**Exercise task a**
Render the part of the records that opens with the line containing "Detect all objects" and closes with the line containing "road: (489, 458)" as a numbered list, leaving out any blank lines.

**Text block**
* Begin *
Food Musings

A Winnipeg blog about the joy of preparing food for loved ones and the shared joy that travel & dining brings to life.

A Memorable Chocolate Cake


“Auntie’s chocolate cake (was) a moist, sour-milk, two-layer concoction spread thickly with Jennie’s soft, white frosting and covered in grated coconut.  As a child I loved to watch the vinegar -Heinz’s white, not my grandfather’s red-start to sour the warm milk.  If I stared long enough I could see the milk begin to thicken and coagulate from the chemical reaction of the vinegar.  When the cake was pulled from the oven, leaving moist, dark crumbs on the toothpick tester, I loved the sight of it sitting on a cake plate in the center of any of the tables from my childhood, whether it was my birthday’s or someone else’s.”

“A single bite of that cake still conjures up the days when all the characters of my childhood used to sit around Jennie’s kitchen table on Whitney Avenue celebrating the joy of birth, when I was little, when my parents were young, when my grandparents were still only in their sixties.  It keeps those Sunday dinners alive in my memory,”from Paula Buttuini’s “Keeping the Feast”

Well here it is the weekend of Daughter #1’s birthday and what has she requested for her birthday dessert?  A recipe for the chocolate zucchini cake from her childhood-one that I haven’t made in years.  But not surprisingly, I find it in one of my many “Best of Bridge” recipe books and as I scan the ingredients to ensure that I will have everything I see that it calls for sour milk…

Daughters #1 and 2

I’ve run out of time and space this morning but I will post the beloved recipe soon and also dig up one for the requested chocolate cream cheese icing.  Have a wonderful Canada Day weekend.  Find a food treat to celebrate this great country that we live in and the memories of the day will live on.

Kath’s quote:  “We have never been a melting pot. The fact is we are more like a tossed salad. We are green, some of us are oily, and there’s a little vinegar injected when you get up to Ottawa.”-Arnold Edinborough

Quebec Sugar Pie


Universities across Canada have a special exchange program to accommodate English students who wish to become more fluent in French and French students who wish to do the same in English.  Daughter #1 spent a summer of at Universite Laval in Quebec City a couple of years ago.  Sister #3 has hosted two of these students in her home-Emilie last year and this summer Gabrielle.  We celebrated Gabrielle’s last weekend of the program with a pitch in supper last Saturday night at the cottage.  “Pitch in” meaning that everyone took on a dish or a course:

Sister #3 and I shared the appetizer course:  Mushrooms Neptune and Mussels whith bread to sop up the mussel juice.
* End *
**Records for this exercise**
* Begin *
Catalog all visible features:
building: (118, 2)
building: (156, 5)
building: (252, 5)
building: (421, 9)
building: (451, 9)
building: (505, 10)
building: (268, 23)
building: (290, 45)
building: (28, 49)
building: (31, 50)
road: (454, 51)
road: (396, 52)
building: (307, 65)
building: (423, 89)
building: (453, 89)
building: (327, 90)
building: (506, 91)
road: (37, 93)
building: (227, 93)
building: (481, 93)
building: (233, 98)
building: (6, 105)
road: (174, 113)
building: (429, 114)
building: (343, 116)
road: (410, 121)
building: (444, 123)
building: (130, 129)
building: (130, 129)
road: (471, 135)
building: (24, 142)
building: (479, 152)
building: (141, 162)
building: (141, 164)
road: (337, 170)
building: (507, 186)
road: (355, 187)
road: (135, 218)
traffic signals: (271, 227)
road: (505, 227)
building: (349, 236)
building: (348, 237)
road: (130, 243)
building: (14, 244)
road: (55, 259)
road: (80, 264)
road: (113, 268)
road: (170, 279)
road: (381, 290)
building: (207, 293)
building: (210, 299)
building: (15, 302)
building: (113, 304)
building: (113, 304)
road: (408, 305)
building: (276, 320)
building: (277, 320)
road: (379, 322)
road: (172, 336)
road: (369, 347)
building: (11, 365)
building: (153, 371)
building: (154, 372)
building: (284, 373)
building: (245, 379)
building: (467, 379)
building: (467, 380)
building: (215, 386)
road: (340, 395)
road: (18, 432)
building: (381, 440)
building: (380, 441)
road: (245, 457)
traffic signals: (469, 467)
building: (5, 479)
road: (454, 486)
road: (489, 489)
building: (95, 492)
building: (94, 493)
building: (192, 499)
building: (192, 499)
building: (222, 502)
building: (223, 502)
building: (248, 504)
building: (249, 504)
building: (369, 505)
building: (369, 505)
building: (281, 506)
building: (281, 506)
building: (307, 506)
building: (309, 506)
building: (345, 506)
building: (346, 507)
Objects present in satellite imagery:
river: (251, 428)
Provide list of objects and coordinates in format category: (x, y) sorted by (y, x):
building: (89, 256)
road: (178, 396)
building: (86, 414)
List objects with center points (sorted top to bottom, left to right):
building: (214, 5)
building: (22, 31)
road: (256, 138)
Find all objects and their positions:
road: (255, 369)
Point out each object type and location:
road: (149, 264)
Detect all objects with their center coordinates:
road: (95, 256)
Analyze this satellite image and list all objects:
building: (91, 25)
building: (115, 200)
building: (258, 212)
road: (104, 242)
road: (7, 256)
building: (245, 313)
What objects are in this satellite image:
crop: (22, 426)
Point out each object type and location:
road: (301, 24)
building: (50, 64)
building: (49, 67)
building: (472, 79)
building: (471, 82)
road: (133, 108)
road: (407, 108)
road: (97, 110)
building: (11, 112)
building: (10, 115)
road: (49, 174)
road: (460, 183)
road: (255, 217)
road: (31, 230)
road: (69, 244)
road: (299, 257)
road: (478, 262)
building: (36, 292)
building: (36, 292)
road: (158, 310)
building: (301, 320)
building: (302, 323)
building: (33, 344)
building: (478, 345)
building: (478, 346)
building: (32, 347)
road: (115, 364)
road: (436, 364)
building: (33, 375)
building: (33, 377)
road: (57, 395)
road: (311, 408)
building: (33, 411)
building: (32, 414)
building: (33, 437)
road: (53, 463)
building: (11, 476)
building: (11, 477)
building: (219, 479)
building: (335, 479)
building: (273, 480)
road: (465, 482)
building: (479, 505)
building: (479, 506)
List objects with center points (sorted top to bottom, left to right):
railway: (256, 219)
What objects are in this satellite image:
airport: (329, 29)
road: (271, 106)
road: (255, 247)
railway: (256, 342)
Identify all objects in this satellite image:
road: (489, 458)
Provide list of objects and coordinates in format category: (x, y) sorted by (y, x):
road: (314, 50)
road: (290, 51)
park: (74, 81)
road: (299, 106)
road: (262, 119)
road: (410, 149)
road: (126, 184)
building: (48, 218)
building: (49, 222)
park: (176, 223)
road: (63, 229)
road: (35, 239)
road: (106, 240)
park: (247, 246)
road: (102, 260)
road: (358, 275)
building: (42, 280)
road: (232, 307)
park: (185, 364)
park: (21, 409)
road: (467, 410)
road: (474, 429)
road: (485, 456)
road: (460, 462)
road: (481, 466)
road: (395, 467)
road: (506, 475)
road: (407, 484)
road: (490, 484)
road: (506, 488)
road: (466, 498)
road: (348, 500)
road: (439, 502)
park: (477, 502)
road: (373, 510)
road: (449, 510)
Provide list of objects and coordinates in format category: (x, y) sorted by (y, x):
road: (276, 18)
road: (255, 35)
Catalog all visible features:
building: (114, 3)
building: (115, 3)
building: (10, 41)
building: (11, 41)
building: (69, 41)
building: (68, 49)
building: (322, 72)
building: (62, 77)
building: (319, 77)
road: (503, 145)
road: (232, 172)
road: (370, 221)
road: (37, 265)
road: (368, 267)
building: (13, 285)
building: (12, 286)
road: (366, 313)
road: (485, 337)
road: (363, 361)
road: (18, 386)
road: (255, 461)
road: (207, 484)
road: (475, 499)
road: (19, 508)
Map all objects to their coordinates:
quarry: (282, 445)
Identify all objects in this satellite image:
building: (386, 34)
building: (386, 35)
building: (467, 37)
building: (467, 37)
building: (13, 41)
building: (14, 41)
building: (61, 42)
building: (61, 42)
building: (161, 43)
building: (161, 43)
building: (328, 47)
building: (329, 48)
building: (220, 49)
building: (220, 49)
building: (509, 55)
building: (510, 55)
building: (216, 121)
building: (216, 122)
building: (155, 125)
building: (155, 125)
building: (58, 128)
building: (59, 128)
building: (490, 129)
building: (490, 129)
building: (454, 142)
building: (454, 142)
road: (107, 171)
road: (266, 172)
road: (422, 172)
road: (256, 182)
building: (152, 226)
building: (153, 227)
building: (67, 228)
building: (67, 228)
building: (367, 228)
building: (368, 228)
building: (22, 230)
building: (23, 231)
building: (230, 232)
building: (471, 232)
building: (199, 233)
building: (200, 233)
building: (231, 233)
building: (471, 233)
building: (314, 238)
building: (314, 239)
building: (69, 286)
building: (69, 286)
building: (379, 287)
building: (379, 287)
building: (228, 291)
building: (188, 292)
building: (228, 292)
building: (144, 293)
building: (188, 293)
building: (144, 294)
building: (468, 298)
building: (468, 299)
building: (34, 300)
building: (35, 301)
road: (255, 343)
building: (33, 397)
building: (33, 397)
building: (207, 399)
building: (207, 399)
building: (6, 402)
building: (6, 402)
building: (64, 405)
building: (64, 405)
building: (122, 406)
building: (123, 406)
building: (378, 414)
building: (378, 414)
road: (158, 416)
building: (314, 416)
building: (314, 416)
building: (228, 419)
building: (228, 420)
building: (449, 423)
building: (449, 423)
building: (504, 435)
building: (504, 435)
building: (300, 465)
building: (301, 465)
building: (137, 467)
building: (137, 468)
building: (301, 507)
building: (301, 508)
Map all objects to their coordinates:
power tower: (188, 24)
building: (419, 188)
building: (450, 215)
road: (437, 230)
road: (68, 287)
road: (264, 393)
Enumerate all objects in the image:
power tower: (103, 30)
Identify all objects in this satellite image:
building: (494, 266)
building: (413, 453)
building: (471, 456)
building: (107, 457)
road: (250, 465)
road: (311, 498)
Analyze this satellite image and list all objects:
* End *
**Exercise task b**
Set down, word for word, the part of the food blog that opens with the words containing "Daughters #1 and" and closes with "will live on.".

**Correct answer a**
1. Detect all objects with their center coordinates:
2. road: (95, 256)
3. Analyze this satellite image and list all objects:
4. building: (91, 25)
5. building: (115, 200)
6. building: (258, 212)
7. road: (104, 242)
8. road: (7, 256)
9. building: (245, 313)
10. What objects are in this satellite image:
11. crop: (22, 426)
12. Point out each object type and location:
13. road: (301, 24)
14. building: (50, 64)
15. building: (49, 67)
16. building: (472, 79)
17. building: (471, 82)
18. road: (133, 108)
19. road: (407, 108)
20. road: (97, 110)
21. building: (11, 112)
22. building: (10, 115)
23. road: (49, 174)
24. road: (460, 183)
25. road: (255, 217)
26. road: (31, 230)
27. road: (69, 244)
28. road: (299, 257)
29. road: (478, 262)
30. building: (36, 292)
31. building: (36, 292)
32. road: (158, 310)
33. building: (301, 320)
34. building: (302, 323)
35. building: (33, 344)
36. building: (478, 345)
37. building: (478, 346)
38. building: (32, 347)
39. road: (115, 364)
40. road: (436, 364)
41. building: (33, 375)
42. building: (33, 377)
43. road: (57, 395)
44. road: (311, 408)
45. building: (33, 411)
46. building: (32, 414)
47. building: (33, 437)
48. road: (53, 463)
49. building: (11, 476)
50. building: (11, 477)
51. building: (219, 479)
52. building: (335, 479)
53. building: (273, 480)
54. road: (465, 482)
55. building: (479, 505)
56. building: (479, 506)
57. List objects with center points (sorted top to bottom, left to right):
58. railway: (256, 219)
59. What objects are in this satellite image:
60. airport: (329, 29)
61. road: (271, 106)
62. road: (255, 247)
63. railway: (256, 342)
64. Identify all objects in this satellite image:
65. road: (489, 458)

**Correct answer b**
Daughters #1 and 2

I’ve run out of time and space this morning but I will post the beloved recipe soon and also dig up one for the requested chocolate cream cheese icing.  Have a wonderful Canada Day weekend.  Find a food treat to celebrate this great country that we live in and the memories of the day will live on.